Ms. Marie showed the children a good way to plant a tomato seedling to make a stronger plant-take off the bottom 1/3 or 1/2 stems and leaves and flowers and then plant the seedling up to the current bottom branch. All of the hairs on the stem and the places where the other leaves and branches were will become roots.  The children helped plant the seedlings.

Children also planted seeds of cilantro and jalapeno pepper, onion starts and some garlic. They learned that you plant the seed twice as deep as the seed is wide. In the case of these seeds they barely cover them.

We put tomato cages around the plants to keep the branches and fruit off of the ground. Tomorrow we'll put a cover on top of the seeds to keep them warmer and help them germinate more quickly. Thanks to Ms. Ashley for helping.

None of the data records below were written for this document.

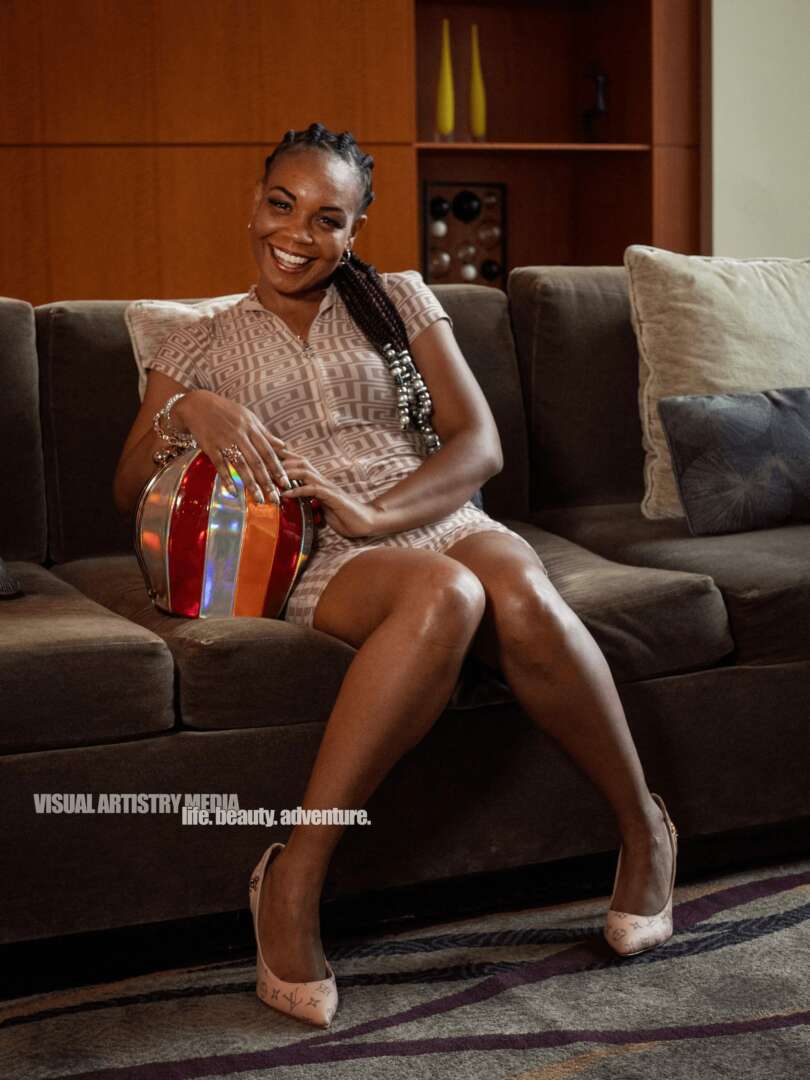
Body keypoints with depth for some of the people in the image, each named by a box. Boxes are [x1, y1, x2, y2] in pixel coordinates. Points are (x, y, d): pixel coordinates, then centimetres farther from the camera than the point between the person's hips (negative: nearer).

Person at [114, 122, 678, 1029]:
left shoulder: (399, 301, 17)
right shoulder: (203, 345, 18)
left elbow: (479, 443, 5)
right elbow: (128, 492, 9)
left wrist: (379, 513, -14)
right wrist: (187, 411, -12)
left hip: (439, 518, 2)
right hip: (321, 562, -2)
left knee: (524, 598, -36)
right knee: (442, 595, -39)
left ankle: (643, 827, -13)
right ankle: (294, 880, -33)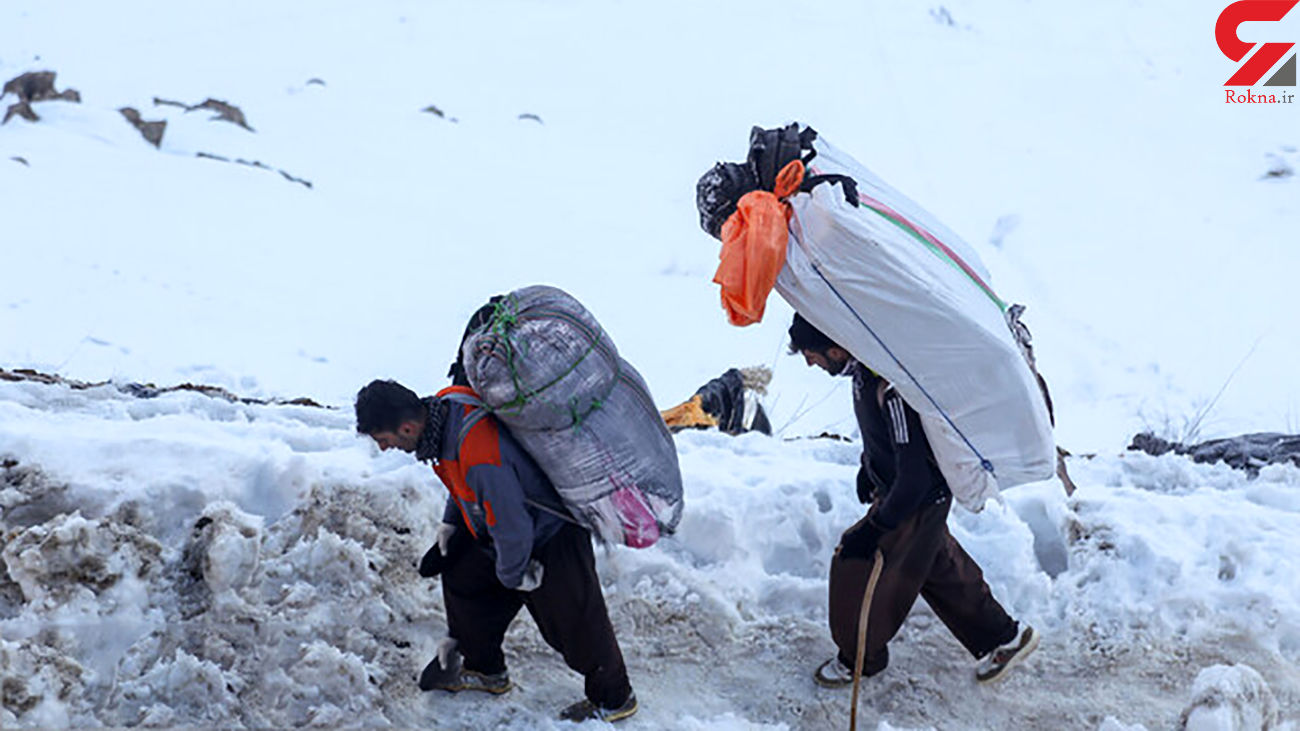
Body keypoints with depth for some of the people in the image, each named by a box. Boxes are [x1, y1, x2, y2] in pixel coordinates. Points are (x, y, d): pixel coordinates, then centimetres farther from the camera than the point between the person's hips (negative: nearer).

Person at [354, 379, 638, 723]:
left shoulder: (481, 460, -42)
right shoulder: (443, 404, -13)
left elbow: (513, 529, -29)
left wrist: (511, 575, -11)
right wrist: (451, 521, 14)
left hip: (553, 541, -9)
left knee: (571, 622, 3)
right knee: (462, 578, 21)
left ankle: (614, 698, 25)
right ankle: (484, 669, 40)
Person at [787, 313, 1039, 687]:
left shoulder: (892, 390, -38)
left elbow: (915, 476, -32)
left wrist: (875, 528, -23)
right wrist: (868, 465, 22)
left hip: (920, 502, -9)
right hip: (895, 489, 9)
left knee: (857, 563, 2)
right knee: (941, 569, 23)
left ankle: (859, 658, 27)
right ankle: (1003, 637, 40)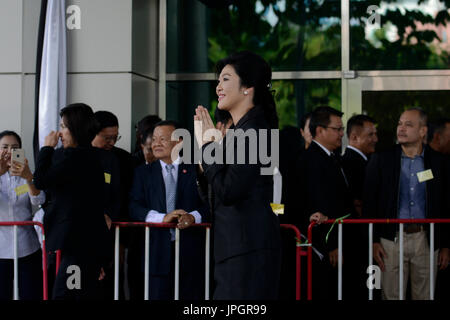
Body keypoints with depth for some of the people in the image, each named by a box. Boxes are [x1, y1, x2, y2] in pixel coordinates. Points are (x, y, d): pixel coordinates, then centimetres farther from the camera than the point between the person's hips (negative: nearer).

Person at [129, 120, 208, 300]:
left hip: (190, 251, -1)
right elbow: (134, 207, 2)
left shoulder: (196, 171, 10)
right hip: (158, 250, 1)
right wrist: (161, 217, -14)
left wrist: (193, 217, -19)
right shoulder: (143, 172, 15)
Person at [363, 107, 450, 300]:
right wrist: (373, 241, -4)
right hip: (392, 240, -1)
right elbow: (369, 203, 2)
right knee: (391, 296, 1)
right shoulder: (381, 160, 2)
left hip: (426, 241, 1)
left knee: (424, 296, 6)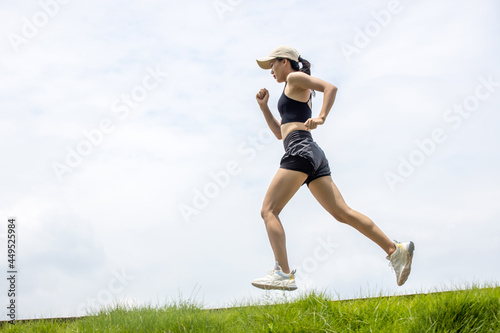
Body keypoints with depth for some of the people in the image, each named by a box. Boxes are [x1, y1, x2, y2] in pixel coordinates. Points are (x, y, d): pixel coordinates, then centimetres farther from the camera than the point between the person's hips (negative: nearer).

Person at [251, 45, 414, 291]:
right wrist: (264, 107, 27)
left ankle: (283, 274, -26)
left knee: (269, 210, -13)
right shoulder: (296, 95, 32)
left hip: (300, 151, -9)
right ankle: (395, 250, -8)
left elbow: (330, 87, -9)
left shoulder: (295, 77, 7)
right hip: (314, 155, 9)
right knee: (342, 212, 0)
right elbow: (280, 133, 34)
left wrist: (321, 118, -23)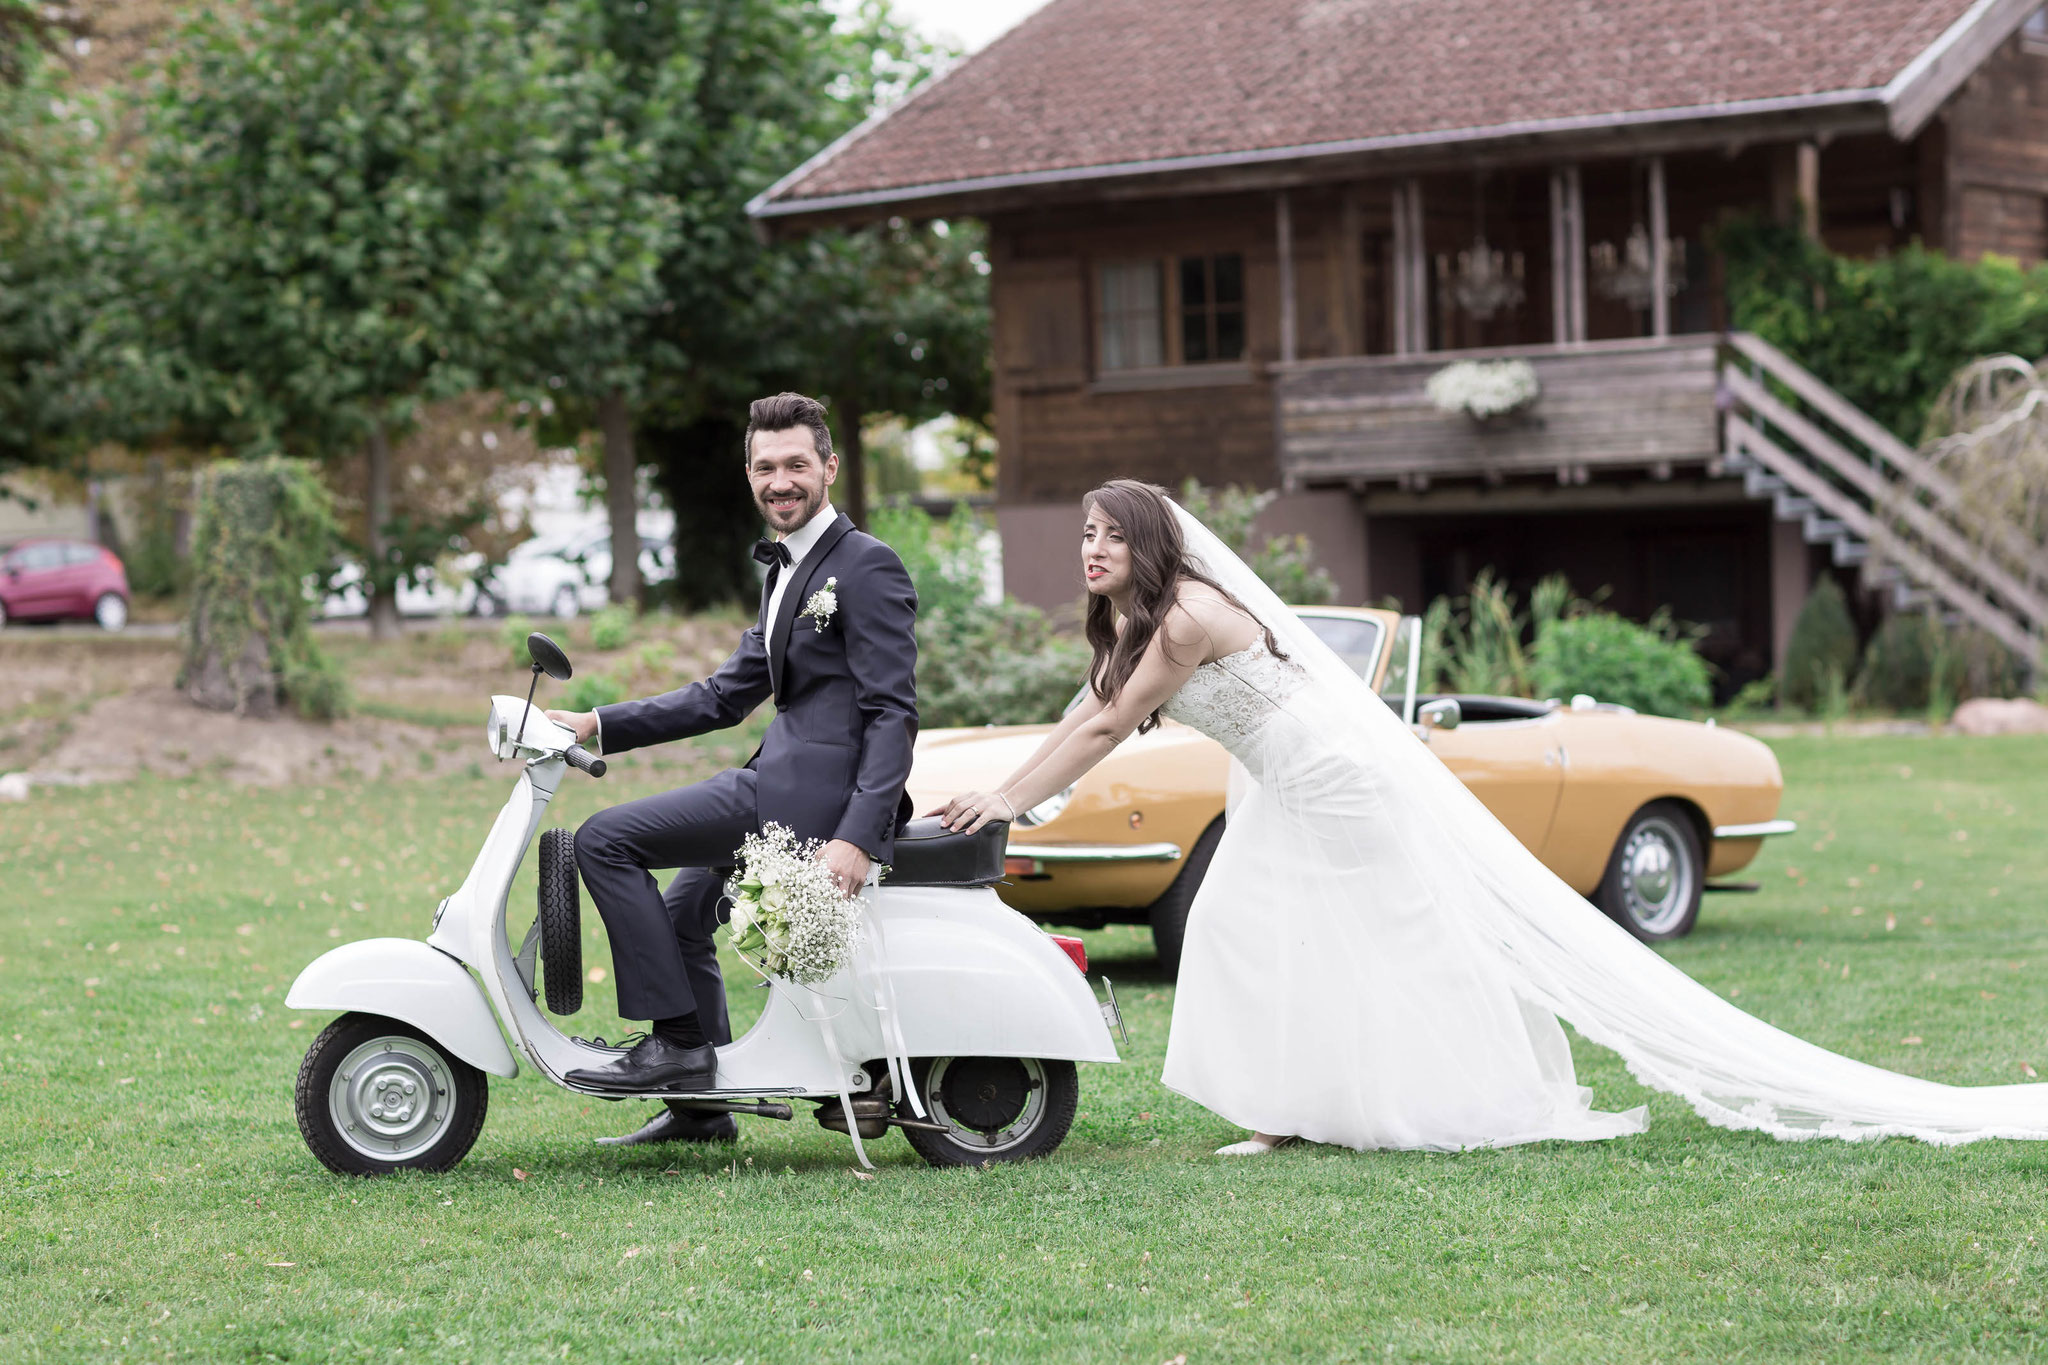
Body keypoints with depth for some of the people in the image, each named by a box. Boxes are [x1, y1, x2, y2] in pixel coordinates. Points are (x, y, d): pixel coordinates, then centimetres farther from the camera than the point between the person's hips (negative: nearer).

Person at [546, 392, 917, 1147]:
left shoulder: (868, 567, -10)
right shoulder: (787, 572, 20)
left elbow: (893, 713, -18)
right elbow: (726, 695, 21)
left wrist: (857, 837, -28)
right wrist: (598, 726, 13)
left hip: (815, 789, -10)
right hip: (785, 777, 10)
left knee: (605, 839, -13)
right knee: (682, 913, 24)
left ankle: (677, 1039, -9)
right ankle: (698, 1102, 32)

After planting the children enjoyed a snack of salsa and tortilla chips. This food was generously donated by Gelson's Market, one of our community sponsors.  When the children harvest the vegetables as 3rd graders they will make their own salsa!

Planting a Sun Gold tomato seedling



Planting jalapeno pepper seeds donated by Renee's Garden Seeds



Sunday, March 11, 2018

Ms. Soo's 1st Graders Plant in Their Salad Garden

This week Ms. Soo's 1st graders planted in their raised bed. The bed is right by their classroom so they'll be able to watch the seeds germinate and grow.

Before planting the children used trowels to turn the soil. We had added some Armstrong's Organic Compost the day before. They learned that trowels are small and shovels are big.

The children planted heirloom lettuce seeds and carrot seeds that were donated to the school by Seed Savers Exchange and Renee's Garden.  They planted orange and purple carrots. The bed already contains some arugula that was self seeded from last year's plants.

The lettuce seeds and carrot seeds are very tiny. The children sprinkled them on the soil and then barely covered them. The rule for planting depth is to plant twice the diameter of the seed.